Liberal Kevin Drum of the Washington Monthly's Political Animal writes:"I'd say there's approximately a zero percent chance that Hillary Clinton or John McCain actually believe this is good policy. It would increase oil company profits, it would make hardly a dent in the price of gasoline, it would encourage more summertime driving, and it would deprive states of money for transit projects."
David Weigel of Reason's Hit & Run calls it "probably the stupidest issue to surface in this race since the February NAFTA-bash" and concludes: "Clinton and McCain aren't challenging the existence of the tax: They are implicitly saying it's a good tax that we should all relish paying in the non-summer months. Clinton is doing this and arguing that higher taxes on energy companies should be part of the bargain. It's phony populism in the service of a 'tax cut' that would fund one meal for two at Applebees, which may or may not include dessert."

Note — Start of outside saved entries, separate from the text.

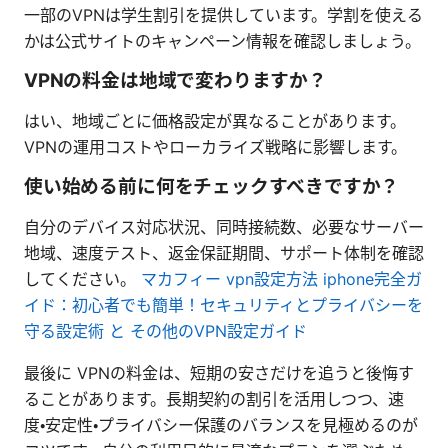
一部のVPNは学生割引を提供しています。学割を使える
かは公式サイトのキャンペーン情報を確認しましょう。
VPNの料金は地域で変わりますか？
はい、地域ごとに価格設定が異なることがあります。
VPNの運用コストやローカライズ戦略に影響します。
使い始める前に何をチェックすべきですか？
自分のデバイス対応状況、同時接続数、必要なサーバー
地域、速度テスト、返金保証期間、サポート体制を確認
してください。
マカフィー vpn設定方法 iphone完全ガ
イド：初心者でも簡単！セキュリティとプライバシーを
守る設定術 と その他のVPN設定ガイド
最後に VPNの料金は、短期の安さだけを追うと後悔す
ることがあります。長期契約の割引を活用しつつ、速
度・安定性・プライバシー保護のバランスを見極めるのが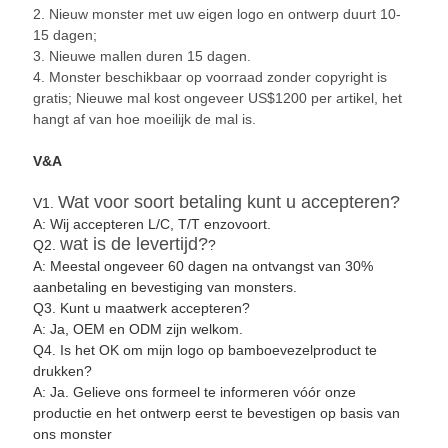
2. Nieuw monster met uw eigen logo en ontwerp duurt 10-
15 dagen;
3. Nieuwe mallen duren 15 dagen.
4. Monster beschikbaar op voorraad zonder copyright is
gratis; Nieuwe mal kost ongeveer US$1200 per artikel, het
hangt af van hoe moeilijk de mal is.
V&A
Wat voor soort betaling kunt u accepteren?
V1.
A: Wij accepteren L/C, T/T enzovoort.
wat is de levertijd?
Q2.
?
A: Meestal ongeveer 60 dagen na ontvangst van 30%
aanbetaling en bevestiging van monsters.
Q3. Kunt u maatwerk accepteren?
A: Ja, OEM en ODM zijn welkom.
Q4. Is het OK om mijn logo op bamboevezelproduct te
drukken?
A: Ja. Gelieve ons formeel te informeren vóór onze
productie en het ontwerp eerst te bevestigen op basis van
ons monster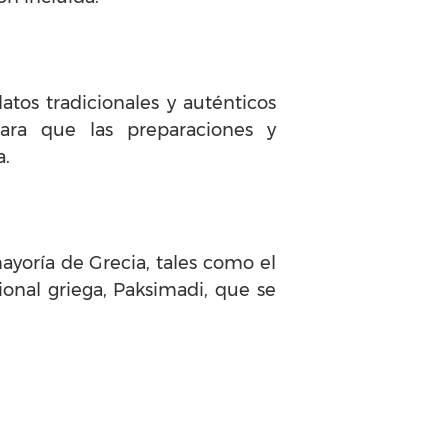
atos tradicionales y auténticos
para que las preparaciones y
a.
ayoría de Grecia, tales como el
cional griega, Paksimadi, que se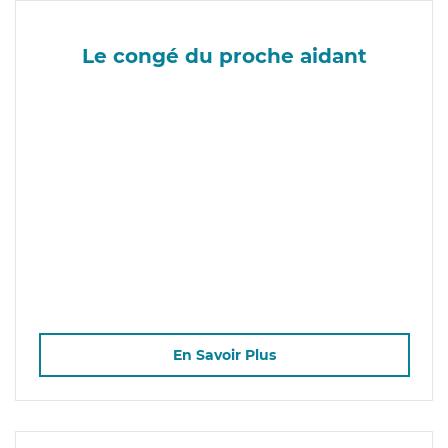
Le congé du proche aidant
En Savoir Plus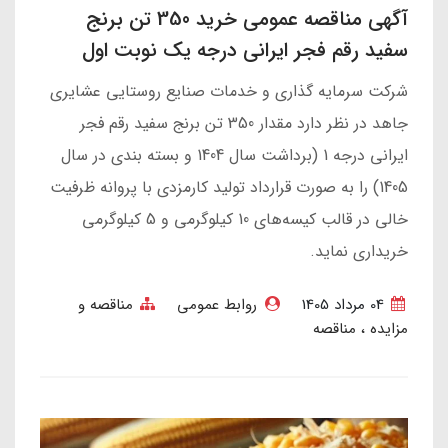
آگهی مناقصه عمومی خرید 350 تن برنج
سفید رقم فجر ایرانی درجه یک نوبت اول
شرکت سرمایه گذاری و خدمات صنایع روستایی عشایری
جاهد در نظر دارد مقدار 350 تن برنج سفید رقم فجر
ایرانی درجه 1 (برداشت سال 1404 و بسته بندی در سال
1405) را به صورت قرارداد تولید کارمزدی با پروانه ظرفیت
خالی در قالب کیسه‌های 10 کیلوگرمی و 5 کیلوگرمی
خریداری نماید.
04 مرداد 1405
روابط عمومی
مناقصه و
مزایده
مناقصه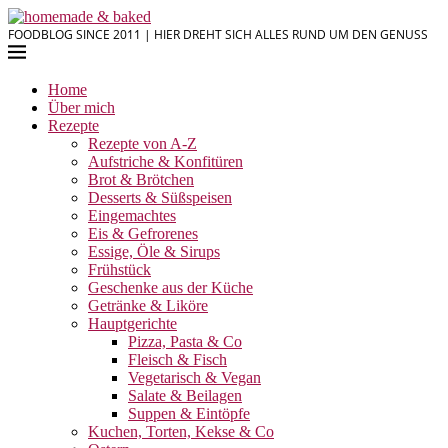
FOODBLOG SINCE 2011 | HIER DREHT SICH ALLES RUND UM DEN GENUSS
Home
Über mich
Rezepte
Rezepte von A-Z
Aufstriche & Konfitüren
Brot & Brötchen
Desserts & Süßspeisen
Eingemachtes
Eis & Gefrorenes
Essige, Öle & Sirups
Frühstück
Geschenke aus der Küche
Getränke & Liköre
Hauptgerichte
Pizza, Pasta & Co
Fleisch & Fisch
Vegetarisch & Vegan
Salate & Beilagen
Suppen & Eintöpfe
Kuchen, Torten, Kekse & Co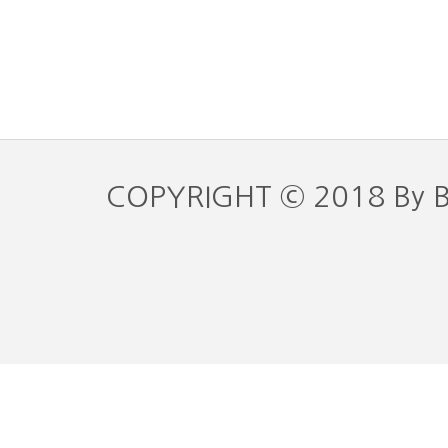
COPYRIGHT © 2018 By 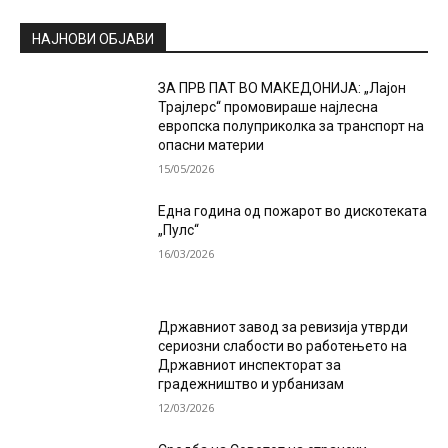
НАЈНОВИ ОБЈАВИ
ЗА ПРВ ПАТ ВО МАКЕДОНИЈА: „Лајон
Трајлерс“ промовираше најлесна
европска полуприколка за транспорт на
опасни материи
15/05/2026
Една година од пожарот во дискотеката
„Пулс“
16/03/2026
Државниот завод за ревизија утврди
сериозни слабости во работењето на
Државниот инспекторат за
градежништво и урбанизам
12/03/2026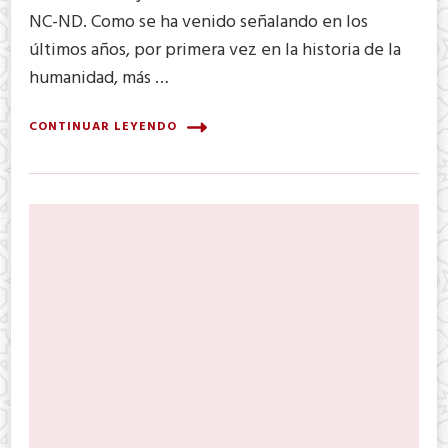
NC-ND. Como se ha venido señalando en los
últimos años, por primera vez en la historia de la
humanidad, más …
CONTINUAR LEYENDO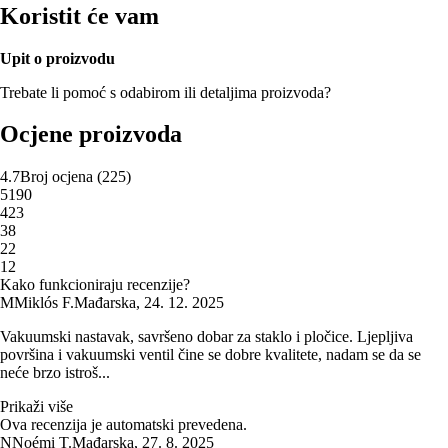
Koristit će vam
Upit o proizvodu
Trebate li pomoć s odabirom ili detaljima proizvoda?
Ocjene proizvoda
4.7
Broj ocjena
(
225
)
5
190
4
23
3
8
2
2
1
2
Kako funkcioniraju recenzije?
M
Miklós F.
Mađarska
,
24. 12. 2025
Vakuumski nastavak, savršeno dobar za staklo i pločice. Ljepljiva
površina i vakuumski ventil čine se dobre kvalitete, nadam se da se
neće brzo istroš...
Prikaži više
Ova recenzija je automatski prevedena.
N
Noémi T.
Mađarska
,
27. 8. 2025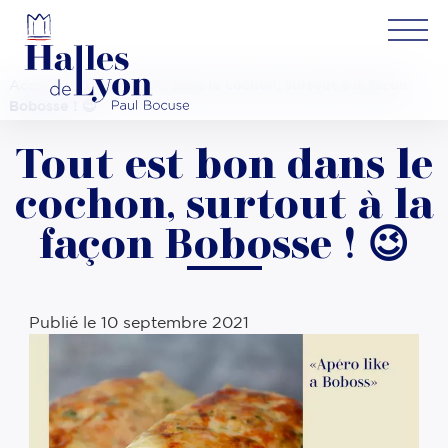
Accueil
»
Tout est bon dans le cochon, surtout à la façon
Bobosse ! 😉
Tout est bon dans le
cochon, surtout à la
façon Bobosse ! 😉
Publié le
10 septembre 2021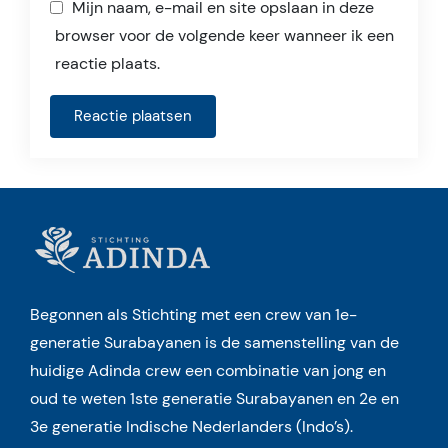
Mijn naam, e-mail en site opslaan in deze
browser voor de volgende keer wanneer ik een
reactie plaats.
Begonnen als Stichting met een crew van 1e-
generatie Surabayanen is de samenstelling van de
huidige Adinda crew een combinatie van jong en
oud te weten 1ste generatie Surabayanen en 2e en
3e generatie Indische Nederlanders (Indo’s).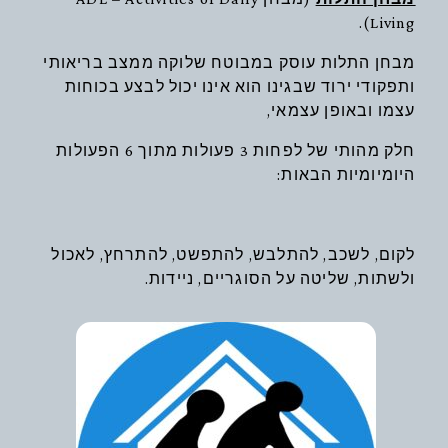
Living).
מבחן התלות עוסק במבוטח שלוקה ממצב בריאותי
ותפקודי ירוד שבגינו הוא אינו יכול לבצע בכוחות
עצמו ובאופן עצמאי,
חלק מהותי של לפחות 3 פעולות מתוך 6 הפעולות
היומיומיות הבאות:
לקום, לשכב, להתלבש, להתפשט, להתרחץ, לאכול
ולשתות, שליטה על הסוגריים, ניידות.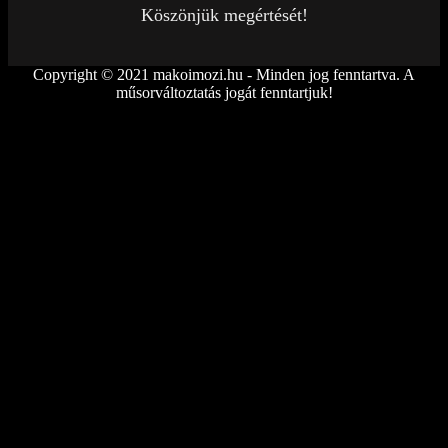
Köszönjük megértését!
Copyright © 2021 makoimozi.hu - Minden jog fenntartva. A
műsorváltoztatás jogát fenntartjuk!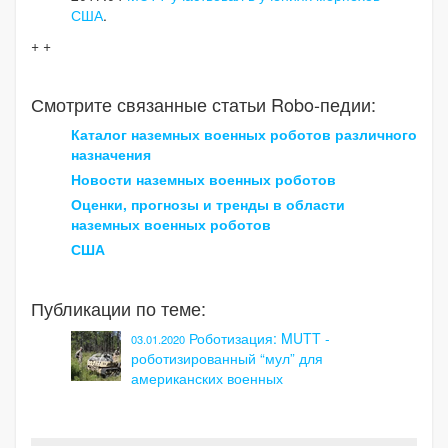
США
.
+ +
Смотрите связанные статьи Robo-педии:
Каталог наземных военных роботов различного
назначения
Новости наземных военных роботов
Оценки, прогнозы и тренды в области
наземных военных роботов
США
Публикации по теме:
Роботизация: MUTT -
03.01.2020
роботизированный “мул” для
американских военных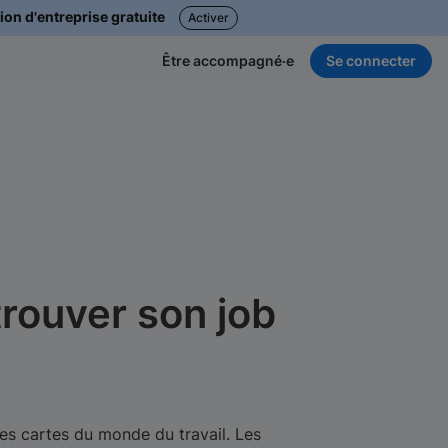
ion d'entreprise gratuite
Activer
Se connecter
Être accompagné·e
rouver son job
 les cartes du monde du travail. Les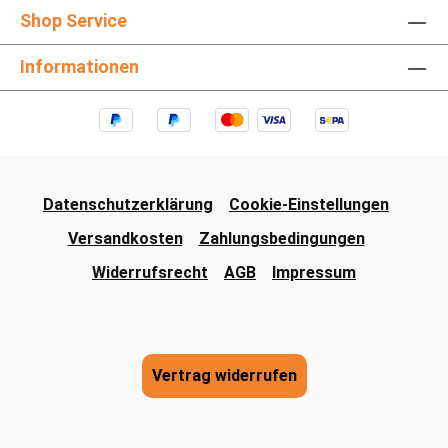
Shop Service
Informationen
Datenschutzerklärung
Cookie-Einstellungen
Versandkosten
Zahlungsbedingungen
Widerrufsrecht
AGB
Impressum
Vertrag widerrufen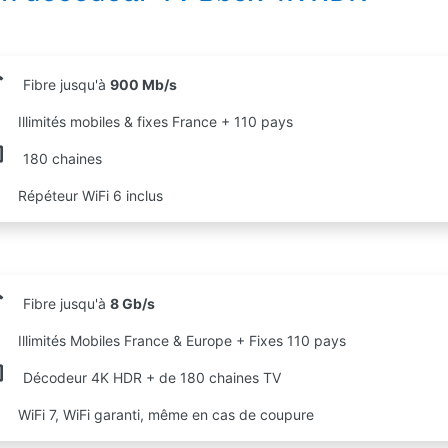
Fibre jusqu'à
900 Mb/s
Illimités mobiles & fixes France + 110 pays
180 chaines
Répéteur WiFi 6 inclus
Fibre jusqu'à
8 Gb/s
Illimités Mobiles France & Europe + Fixes 110 pays
Décodeur 4K HDR + de 180 chaines TV
WiFi 7, WiFi garanti, même en cas de coupure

Poli-sci professor Daniel Drezner notes that suspending the tax would save Americans about $30 this summer and writes: "You have to love an issue that puts George W. Bush and Barack Obama on the same page. As an added bonus, in this case they happen to be right. This will be an interesting test -- if I were Obama, I'd hit the thirty dollar line very, very hard. This would seem to be a classic example of 'politics as usual' and why it won't really solve long-term problems of energy and the environment."
TAS at Comments From Left Field sides with Obama: "Here in Massachusetts, gas is at $3.50 a gallon right now — Hillary wants me to pay $3.30. Wow, don't I feel special?! Of course, two weeks ago the price was $3.17, so the tax break.. Err, excuse me, the Hillary/McCain bipartisan tax pander, can't even keep up with two weeks worth of friggen inflation."
John Riley at Spin Cycle says a pox on all three houses: "McCain supports one bad idea that won't work. Obama supports a different bad idea that won't work. Clinton, proving her presidential mettle, supports deploying both bad ideas to not work as part of a package."